SELECTED PASSAGE.
· · · · ·

Who hasn’t twiddled with a tidbit of food during a boring date? What parent hasn’t admonished their children to “Stop playing with your food. Eat!”?

Parents abhor it. Grandparents indulge it. Children, innocently or not, play with their food as an apt appraisal of how far they can push their parents. My own parents scuffled with me endlessly over that squeamish sup they called pea soup.

I maintain, and not just in self-defense, that playing with your food is natural. Humans aren’t the only ones who play with their food. It happens in the rainforests and out at sea.

Bottlenose dolphins, the species we study, play with their food in a variety of ways. One gentle morning in early spring, dolphin mother Valiant and her calf VC hunted some shallow waters off a tree-studded coastline. We gave Valiant her name for surviving the 2004 shark attack that left a wide grinning scar on her tailstock. Sliding more than swimming through the soothing translucent surface, she meandered about with a dark flat flounder in her mouth. Apparently, she was in little hurry to swallow it. Maybe she was full or doesn’t like flounder. VC continued to hunt.

· · · · ·

DATA EXCERPTS.
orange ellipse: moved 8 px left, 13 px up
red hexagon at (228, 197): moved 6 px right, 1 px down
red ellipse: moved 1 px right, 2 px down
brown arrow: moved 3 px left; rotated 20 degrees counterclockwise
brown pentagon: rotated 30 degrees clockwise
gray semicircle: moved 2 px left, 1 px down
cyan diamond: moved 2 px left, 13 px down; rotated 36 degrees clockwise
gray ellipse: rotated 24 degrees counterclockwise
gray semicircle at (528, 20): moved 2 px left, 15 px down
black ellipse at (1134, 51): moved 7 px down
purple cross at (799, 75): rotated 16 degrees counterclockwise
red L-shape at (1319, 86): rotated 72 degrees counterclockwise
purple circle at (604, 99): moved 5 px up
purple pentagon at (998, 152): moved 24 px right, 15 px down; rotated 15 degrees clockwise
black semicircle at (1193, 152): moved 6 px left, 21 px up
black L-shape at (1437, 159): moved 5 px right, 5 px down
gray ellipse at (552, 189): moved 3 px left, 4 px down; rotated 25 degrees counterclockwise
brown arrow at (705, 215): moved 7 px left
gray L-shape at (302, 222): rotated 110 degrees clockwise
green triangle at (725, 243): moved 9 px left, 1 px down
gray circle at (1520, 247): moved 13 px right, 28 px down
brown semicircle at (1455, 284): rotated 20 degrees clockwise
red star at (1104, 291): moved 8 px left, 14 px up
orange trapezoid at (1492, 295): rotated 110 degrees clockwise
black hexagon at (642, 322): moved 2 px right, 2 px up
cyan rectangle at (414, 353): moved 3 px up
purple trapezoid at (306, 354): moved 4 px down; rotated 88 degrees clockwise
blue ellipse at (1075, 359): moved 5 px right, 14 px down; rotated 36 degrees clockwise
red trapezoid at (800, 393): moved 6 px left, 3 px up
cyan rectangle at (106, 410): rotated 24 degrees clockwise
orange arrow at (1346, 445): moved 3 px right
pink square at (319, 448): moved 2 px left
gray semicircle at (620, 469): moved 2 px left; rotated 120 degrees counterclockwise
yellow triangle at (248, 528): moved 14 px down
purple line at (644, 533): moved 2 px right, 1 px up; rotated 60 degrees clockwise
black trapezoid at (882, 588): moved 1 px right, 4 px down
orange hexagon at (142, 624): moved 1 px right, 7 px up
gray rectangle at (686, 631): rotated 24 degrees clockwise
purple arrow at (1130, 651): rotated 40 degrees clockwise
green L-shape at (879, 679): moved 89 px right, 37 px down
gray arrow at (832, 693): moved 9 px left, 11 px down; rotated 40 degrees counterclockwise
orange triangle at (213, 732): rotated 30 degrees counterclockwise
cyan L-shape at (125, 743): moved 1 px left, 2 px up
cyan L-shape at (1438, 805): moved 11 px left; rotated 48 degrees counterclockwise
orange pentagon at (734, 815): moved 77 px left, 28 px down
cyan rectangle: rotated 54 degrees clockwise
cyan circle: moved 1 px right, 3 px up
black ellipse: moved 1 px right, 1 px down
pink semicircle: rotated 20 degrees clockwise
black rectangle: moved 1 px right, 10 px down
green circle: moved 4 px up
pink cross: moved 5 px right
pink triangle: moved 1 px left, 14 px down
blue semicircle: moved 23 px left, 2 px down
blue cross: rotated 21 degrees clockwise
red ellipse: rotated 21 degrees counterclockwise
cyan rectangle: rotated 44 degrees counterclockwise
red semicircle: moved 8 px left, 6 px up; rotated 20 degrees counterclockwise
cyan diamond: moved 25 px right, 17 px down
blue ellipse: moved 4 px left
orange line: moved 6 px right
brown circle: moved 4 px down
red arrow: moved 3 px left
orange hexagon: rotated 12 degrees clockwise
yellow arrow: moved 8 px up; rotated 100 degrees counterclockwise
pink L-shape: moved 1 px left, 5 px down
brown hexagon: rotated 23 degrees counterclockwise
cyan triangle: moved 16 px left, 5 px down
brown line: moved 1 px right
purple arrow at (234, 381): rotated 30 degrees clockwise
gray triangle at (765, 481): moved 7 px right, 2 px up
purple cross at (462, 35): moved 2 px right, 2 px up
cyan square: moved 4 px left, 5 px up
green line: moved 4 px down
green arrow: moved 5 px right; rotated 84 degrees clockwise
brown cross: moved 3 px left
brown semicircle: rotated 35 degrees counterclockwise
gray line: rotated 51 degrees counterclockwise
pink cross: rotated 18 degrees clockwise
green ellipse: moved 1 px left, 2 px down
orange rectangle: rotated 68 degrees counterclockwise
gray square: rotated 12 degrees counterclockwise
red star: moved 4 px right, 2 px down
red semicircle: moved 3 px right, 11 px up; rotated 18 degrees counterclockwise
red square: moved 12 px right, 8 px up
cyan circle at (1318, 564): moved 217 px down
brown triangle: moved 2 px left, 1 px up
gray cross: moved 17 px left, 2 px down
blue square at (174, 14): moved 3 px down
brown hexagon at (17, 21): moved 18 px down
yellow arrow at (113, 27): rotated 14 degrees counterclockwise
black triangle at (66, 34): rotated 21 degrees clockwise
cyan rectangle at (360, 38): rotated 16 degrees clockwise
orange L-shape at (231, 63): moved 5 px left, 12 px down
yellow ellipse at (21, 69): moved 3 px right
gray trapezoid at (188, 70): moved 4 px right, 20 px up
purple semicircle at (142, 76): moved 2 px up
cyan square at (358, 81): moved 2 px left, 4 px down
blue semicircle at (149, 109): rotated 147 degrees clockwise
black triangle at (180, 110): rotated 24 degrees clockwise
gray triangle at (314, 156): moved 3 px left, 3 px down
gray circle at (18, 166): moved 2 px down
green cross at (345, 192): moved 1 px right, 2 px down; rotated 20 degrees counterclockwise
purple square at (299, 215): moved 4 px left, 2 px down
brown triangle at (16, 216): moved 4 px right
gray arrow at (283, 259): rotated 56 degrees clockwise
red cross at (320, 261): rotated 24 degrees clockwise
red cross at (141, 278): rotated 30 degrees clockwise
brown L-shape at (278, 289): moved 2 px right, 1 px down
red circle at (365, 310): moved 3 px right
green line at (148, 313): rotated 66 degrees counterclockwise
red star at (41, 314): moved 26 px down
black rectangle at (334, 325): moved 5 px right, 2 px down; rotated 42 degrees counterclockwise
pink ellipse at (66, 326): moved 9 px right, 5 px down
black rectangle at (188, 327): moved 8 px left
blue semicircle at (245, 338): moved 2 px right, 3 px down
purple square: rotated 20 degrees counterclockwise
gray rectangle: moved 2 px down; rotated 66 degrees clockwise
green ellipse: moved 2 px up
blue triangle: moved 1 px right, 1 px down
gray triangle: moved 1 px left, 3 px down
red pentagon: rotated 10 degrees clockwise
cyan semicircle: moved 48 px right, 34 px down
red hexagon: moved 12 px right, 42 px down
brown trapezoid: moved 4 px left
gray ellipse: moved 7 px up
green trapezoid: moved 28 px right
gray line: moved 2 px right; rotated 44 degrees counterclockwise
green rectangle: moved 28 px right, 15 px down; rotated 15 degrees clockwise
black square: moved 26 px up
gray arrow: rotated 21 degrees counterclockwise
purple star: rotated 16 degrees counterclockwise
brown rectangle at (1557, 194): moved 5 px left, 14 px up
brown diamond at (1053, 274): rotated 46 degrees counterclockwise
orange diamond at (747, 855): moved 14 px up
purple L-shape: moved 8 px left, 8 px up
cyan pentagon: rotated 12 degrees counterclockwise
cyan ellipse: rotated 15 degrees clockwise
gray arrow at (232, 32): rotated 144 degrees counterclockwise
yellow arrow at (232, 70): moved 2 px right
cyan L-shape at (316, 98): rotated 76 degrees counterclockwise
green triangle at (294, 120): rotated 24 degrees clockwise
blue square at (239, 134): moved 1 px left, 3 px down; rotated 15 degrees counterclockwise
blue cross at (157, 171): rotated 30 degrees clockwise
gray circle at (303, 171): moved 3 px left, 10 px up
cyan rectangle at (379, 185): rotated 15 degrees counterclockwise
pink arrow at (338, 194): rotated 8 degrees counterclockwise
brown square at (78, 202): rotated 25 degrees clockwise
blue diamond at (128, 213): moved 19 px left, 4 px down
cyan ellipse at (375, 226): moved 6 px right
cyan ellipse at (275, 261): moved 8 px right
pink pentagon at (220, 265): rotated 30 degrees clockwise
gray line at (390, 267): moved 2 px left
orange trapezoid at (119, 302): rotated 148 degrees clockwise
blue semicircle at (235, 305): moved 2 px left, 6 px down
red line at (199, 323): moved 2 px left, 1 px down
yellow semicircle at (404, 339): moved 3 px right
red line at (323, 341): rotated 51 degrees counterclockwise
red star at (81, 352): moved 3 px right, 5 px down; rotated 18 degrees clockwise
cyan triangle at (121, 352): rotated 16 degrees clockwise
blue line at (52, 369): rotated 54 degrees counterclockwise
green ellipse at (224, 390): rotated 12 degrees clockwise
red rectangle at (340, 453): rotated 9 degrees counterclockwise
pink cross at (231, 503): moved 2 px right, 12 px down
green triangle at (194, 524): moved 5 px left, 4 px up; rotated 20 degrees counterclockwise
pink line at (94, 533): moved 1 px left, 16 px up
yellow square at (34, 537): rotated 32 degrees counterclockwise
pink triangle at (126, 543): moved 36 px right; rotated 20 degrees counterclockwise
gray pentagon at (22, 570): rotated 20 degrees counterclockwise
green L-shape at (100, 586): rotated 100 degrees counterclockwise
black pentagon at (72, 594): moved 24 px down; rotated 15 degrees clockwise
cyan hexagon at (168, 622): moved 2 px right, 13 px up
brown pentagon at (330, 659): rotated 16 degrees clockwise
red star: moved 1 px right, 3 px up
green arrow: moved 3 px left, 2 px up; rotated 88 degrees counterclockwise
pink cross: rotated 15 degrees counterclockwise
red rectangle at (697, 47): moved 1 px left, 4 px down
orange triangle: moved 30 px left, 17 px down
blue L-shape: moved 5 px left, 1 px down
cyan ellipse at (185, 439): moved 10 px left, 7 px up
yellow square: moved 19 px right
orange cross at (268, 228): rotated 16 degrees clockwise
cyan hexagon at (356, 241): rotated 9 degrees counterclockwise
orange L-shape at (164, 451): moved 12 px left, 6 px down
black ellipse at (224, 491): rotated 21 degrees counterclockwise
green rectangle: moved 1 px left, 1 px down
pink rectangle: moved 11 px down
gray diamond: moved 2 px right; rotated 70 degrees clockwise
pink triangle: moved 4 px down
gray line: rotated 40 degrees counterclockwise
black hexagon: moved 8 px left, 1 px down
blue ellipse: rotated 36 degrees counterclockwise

· · · · ·

TO DO.
**A)** Duplicate the records from their first line through the line holding "cyan rectangle at (414, 353): moved 3 px up", with both of those lines included.
**B)** Pick up the passage on playing with food after its final sentence and keep writing it.

RESPONSE LIST.
**A)**
orange ellipse: moved 8 px left, 13 px up
red hexagon at (228, 197): moved 6 px right, 1 px down
red ellipse: moved 1 px right, 2 px down
brown arrow: moved 3 px left; rotated 20 degrees counterclockwise
brown pentagon: rotated 30 degrees clockwise
gray semicircle: moved 2 px left, 1 px down
cyan diamond: moved 2 px left, 13 px down; rotated 36 degrees clockwise
gray ellipse: rotated 24 degrees counterclockwise
gray semicircle at (528, 20): moved 2 px left, 15 px down
black ellipse at (1134, 51): moved 7 px down
purple cross at (799, 75): rotated 16 degrees counterclockwise
red L-shape at (1319, 86): rotated 72 degrees counterclockwise
purple circle at (604, 99): moved 5 px up
purple pentagon at (998, 152): moved 24 px right, 15 px down; rotated 15 degrees clockwise
black semicircle at (1193, 152): moved 6 px left, 21 px up
black L-shape at (1437, 159): moved 5 px right, 5 px down
gray ellipse at (552, 189): moved 3 px left, 4 px down; rotated 25 degrees counterclockwise
brown arrow at (705, 215): moved 7 px left
gray L-shape at (302, 222): rotated 110 degrees clockwise
green triangle at (725, 243): moved 9 px left, 1 px down
gray circle at (1520, 247): moved 13 px right, 28 px down
brown semicircle at (1455, 284): rotated 20 degrees clockwise
red star at (1104, 291): moved 8 px left, 14 px up
orange trapezoid at (1492, 295): rotated 110 degrees clockwise
black hexagon at (642, 322): moved 2 px right, 2 px up
cyan rectangle at (414, 353): moved 3 px up

**B)**
A couple of weeks later, adult females Tanks and Courtney wound quietly along the sea wall of a particularly quiet cove. Tanks isn’t built like a tank. Her dorsal fin tatters make her easy to recognize. The first time I saw her, I uttered an appreciative ‘Tanks, kid. The name stuck. Dozing near the boat, Tanks slowly mouthed the tiny tidbit she carried.

Michigan lunged and twisted in the dim light of a recent "Twilight Zone" survey. It not only attracted us to the spot. It also attracted a magnificent frigatebird, the ones who resemble flying dinosaurs called pterodactyls. The bird dove in to snare Michigan’s snack. Review of our dolphin pictures showed that Michigan held a tiny fish in its mouth. In retrospect, Michigan’s surging surfaces were amusing because they seemed way out of proportion to the size of the morsel in its mouth.

Some gyrations are functional. No one is defenseless in nature. Fish defend themselves against predators with a variety of spines and prickles. Grab a pinfish. You’ll see what I mean. It will feel like you’ve been stuck with several pins. Consequently, dolphins must swallow their fish food headfirst so the spines lie flat. Dolphins toss fish or snap their heads to reorient the fish for swallowing. This can take time, like the day Front Slash had to toss her catfish many times to get it right.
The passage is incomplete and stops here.